### WORK ITEM
Nothing but an exact reproduction of the records, pictures excluded, should be returned.

Camera metadata records:
● ● ● ● ●

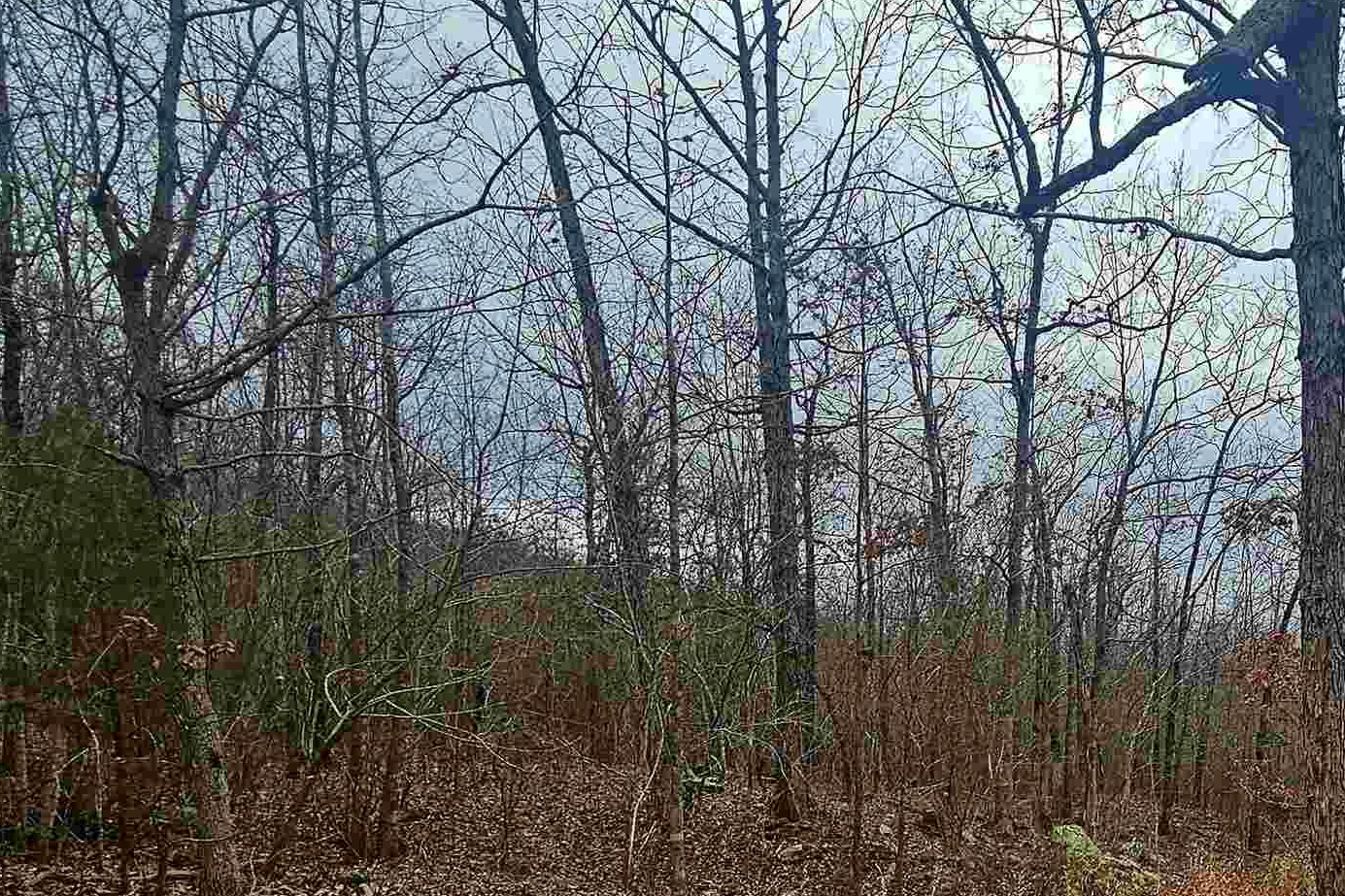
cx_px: 1051
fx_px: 1121
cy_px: 747
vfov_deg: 41.3
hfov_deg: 57.9
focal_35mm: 30
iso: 50
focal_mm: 2.2
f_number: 2.2
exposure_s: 1/1000
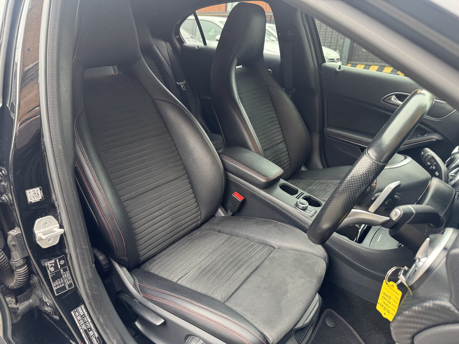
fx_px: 318
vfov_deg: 56.8
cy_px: 172
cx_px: 230
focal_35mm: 24
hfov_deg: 71.6
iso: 160
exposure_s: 1/121
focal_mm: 6.76
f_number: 1.78
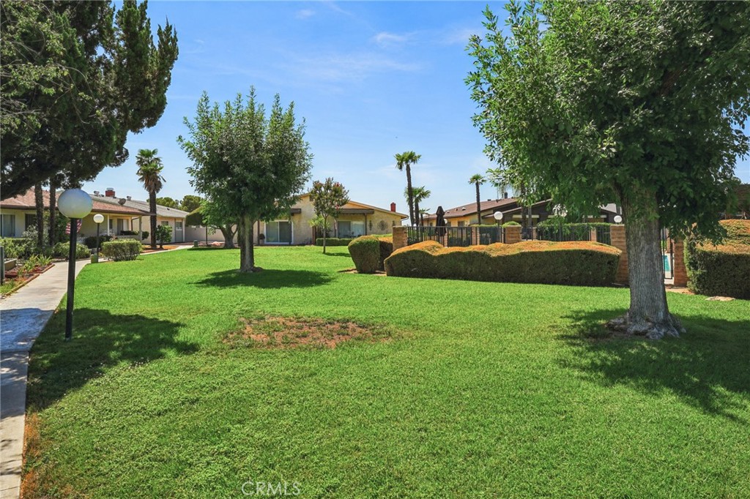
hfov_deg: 77.6
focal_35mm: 22
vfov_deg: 56.3
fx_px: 466
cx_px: 375
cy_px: 250
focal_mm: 22.4
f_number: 9
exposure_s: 1/500
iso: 100
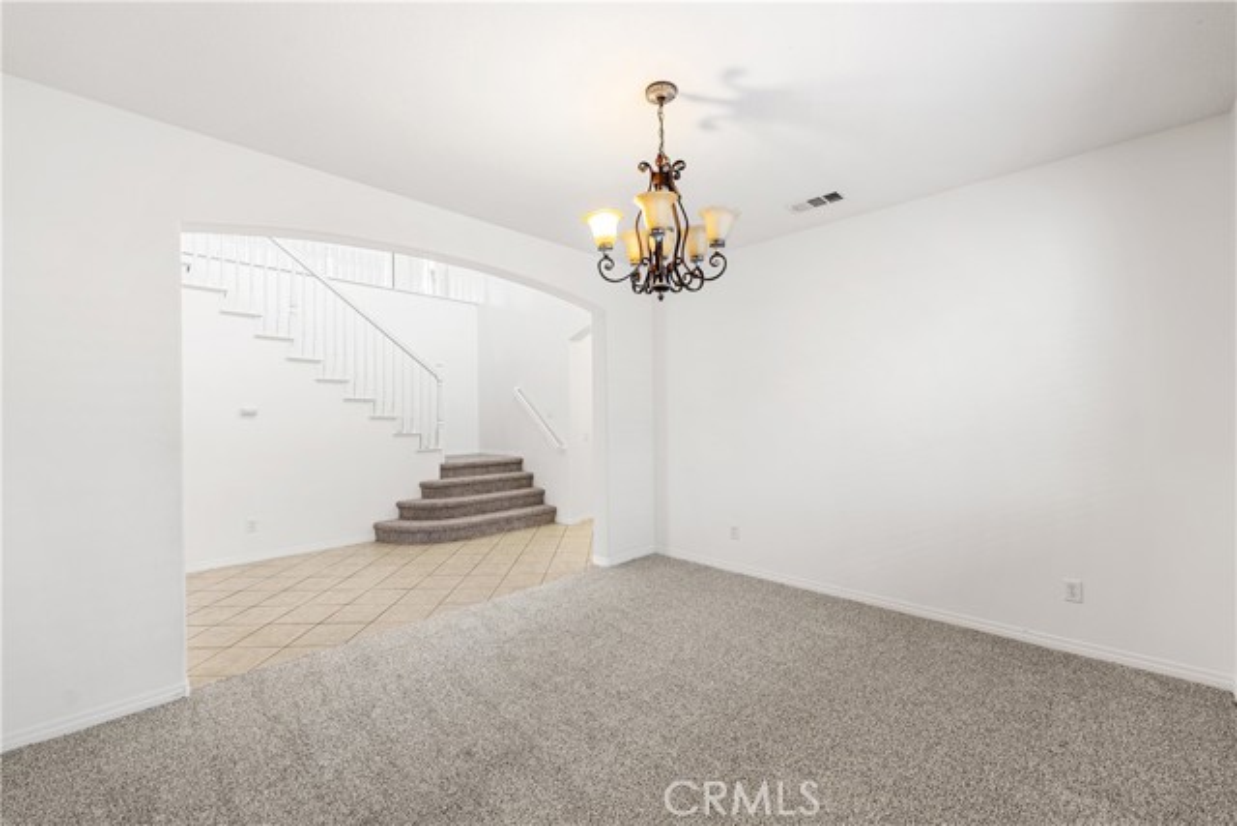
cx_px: 618
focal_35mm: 14
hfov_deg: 104.2
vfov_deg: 81.2
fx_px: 481
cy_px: 413
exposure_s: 1/4
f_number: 7.1
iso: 320
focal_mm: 14
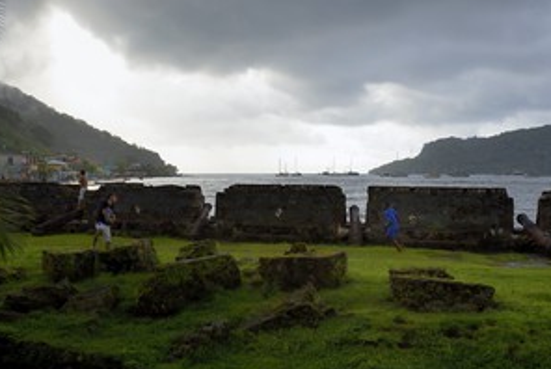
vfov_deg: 38.7
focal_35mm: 34
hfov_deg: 55.7
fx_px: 521
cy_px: 231
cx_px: 292
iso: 400
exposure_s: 1/250
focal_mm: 24
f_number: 5.6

● ● ● ● ●

### ANSWER AREA
cx_px: 1051
fx_px: 1121
cy_px: 747
vfov_deg: 41.3
hfov_deg: 57.9
focal_35mm: 30
iso: 50
focal_mm: 2.2
f_number: 2.2
exposure_s: 1/1000
fx_px: 318
vfov_deg: 56.8
cy_px: 172
cx_px: 230
focal_35mm: 24
hfov_deg: 71.6
iso: 160
exposure_s: 1/121
focal_mm: 6.76
f_number: 1.78
hfov_deg: 77.6
focal_35mm: 22
vfov_deg: 56.3
fx_px: 466
cx_px: 375
cy_px: 250
focal_mm: 22.4
f_number: 9
exposure_s: 1/500
iso: 100
cx_px: 618
focal_35mm: 14
hfov_deg: 104.2
vfov_deg: 81.2
fx_px: 481
cy_px: 413
exposure_s: 1/4
f_number: 7.1
iso: 320
focal_mm: 14
vfov_deg: 38.7
focal_35mm: 34
hfov_deg: 55.7
fx_px: 521
cy_px: 231
cx_px: 292
iso: 400
exposure_s: 1/250
focal_mm: 24
f_number: 5.6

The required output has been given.